I know that scheme is a lexically scoped/statically scoped language, but I don't understand why these two blocks of code return different results.
(define a 100)
(let ((z 20))
(lambda (a b) (+ a b)) a z)
20
(define a 100)
(let ((z 20))
(lambda (a b) (+ a b)) z a)
100
Both your code blocks have similar syntax. A lexical variable z with two lines of dead code and a expression in tail position that becomes the result of the let. eg.
(let ((z 20))
(lambda (a b) (+ a b)) ; evaluates to a procedure and thrown away
a ; evaluated to 100 and thrown away
z) ; evaluated to 20. in tail so the result of let
The second is very similar:
(let ((z 20))
(lambda (a b) (+ a b)) ; evaluates to a procedure and thrown away
z ; evaluated to 20 and thrown away
a) ; evaluated to 100. In tail so the result of let
Notice that the lambda that evaluates to procedures are never applied (called). To call them eg. with the other expressions as arguments you get completely different result:
(let ((z 20))
; calls the anonymous lambda with agruments a and z
((lambda (a b) (+ a b)) a z)) ; ==> 120
Parentheses matters in this language. Too few and you get separate expressions where the last is the result. Too many and you are accidentally applying values that are not procedures.

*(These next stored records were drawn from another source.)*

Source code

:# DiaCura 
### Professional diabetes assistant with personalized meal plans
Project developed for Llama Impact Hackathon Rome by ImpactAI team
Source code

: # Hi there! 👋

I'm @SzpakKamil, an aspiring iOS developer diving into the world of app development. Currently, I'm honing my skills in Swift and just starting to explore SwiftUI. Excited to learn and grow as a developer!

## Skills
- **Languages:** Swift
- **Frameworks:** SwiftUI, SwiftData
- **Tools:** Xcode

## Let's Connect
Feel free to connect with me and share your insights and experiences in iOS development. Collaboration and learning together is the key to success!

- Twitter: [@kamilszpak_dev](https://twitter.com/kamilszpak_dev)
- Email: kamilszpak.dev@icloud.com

Also note that in a dynamically scoped lisp you would have got the same result. In this however:
(define n 100)
(define (make-incer n)
(lambda (x)
(+ n x)))
(define inc10 (make-incer 10))
(inc10 5)
; ==> 15 (lexically scoped)
; ==> 105 (dynamicly scoped)
The reason is that dymamicly coped languages don't have closures and thus n doesn't exist when make-incer has returned the procedure and thus n is the global binding or closer call time binding like here:
(let ((n 5))
(inc10 20))
; ==> 30 (lexically scoped)
; ==> 25 (dynamically scoped)